**ПОРЯДОК ВЫПОЛНЕНИЯ:**
1. Ответьте по источнику на три вопроса, каждый ответ с новой строки с той же пометкой:
(a) Какие доводы в пользу перевода часов во всем мире приводит источник?
(b) При каком руководителе метеорологи предложили обозначать давление атмосферы в гектопаскалях?
(c) Чем закончилась история с гектопаскалями?
2. Перескажите, пожалуйста, источник в двух предложениях.

**ИСТОЧНИК:**
Во всем мире два раза в год переводят часы, меняя летнее время на зимнее. Экономится электричество, да и как-то приятнее и естественнее спать в темноте, а гулять под лучами солнца. В России тоже балуются со стрелками часов, но не из соображений экономии или комфорта, а… просто так. Однажды, еще при Сталине, ЗАБЫЛИ перевести стрелки на час в нужный момент, а когда вспомнили, то побоялись сказать Сталину. Он не заметил, так и жили - до этого года. Хотя Сталин умер 40 лет назад и бояться было уже некого. 250 миллионов населения, из них 150 мил-лионов русских - и всем все равно. Зато слова, названия, обозначения, термины, имена для русских страшно важны. Скажем, несколько лет назад, при Брежневе, метеорологи предложили обозначать давление атмосферы не в миллиметрах ртутного столба, а в гектопаскалях - так, дескать, удобнее, нагляднее, метричнее. Что тут началось! Всенародному возмущению не было предела. Истерические старики, ссылаясь на свои военные и партийные заслуги, задавали тон. От слова «гектопа-скаль», писали они в газеты и в правительственные органы, у них поднимается кровяное давление, темнеет в глазах и замирает сердцебиение. При старой системе измерения они чувствовали себя лучше: посмотрят на цифры и уже знают, какова погода, откуда подует ветер, есть ли пятна на солнце и надо ли принимать лекарство; при новой наступает испуг, головокружение, возможен летальный исход. Вернуть миллиметры! - Вернули. Это был единственный случай на моей памяти, когда граждане приняли что-то близко к сердцу, а правительство выслушало их и отреагировало.

**СОХРАНЁННЫЕ ЗАПИСИ:**
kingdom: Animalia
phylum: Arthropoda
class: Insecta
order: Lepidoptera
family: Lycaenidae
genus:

**ОТВЕТЫ ПО ЗАДАНИЯМ:**
1.
(a) Экономится электричество, и приятнее и естественнее спать в темноте, а гулять под лучами солнца.
(b) При Брежневе.
(c) Миллиметры ртутного столба вернули.

2. В России часы переводят не ради экономии или комфорта, а просто так: еще при Сталине забыли вовремя перевести стрелки, побоялись сказать ему об этом, и так жили до этого года. Зато слова и термины для русских страшно важны: когда при Брежневе метеорологи предложили обозначать давление в гектопаскалях, всенародное возмущение заставило вернуть миллиметры ртутного столба.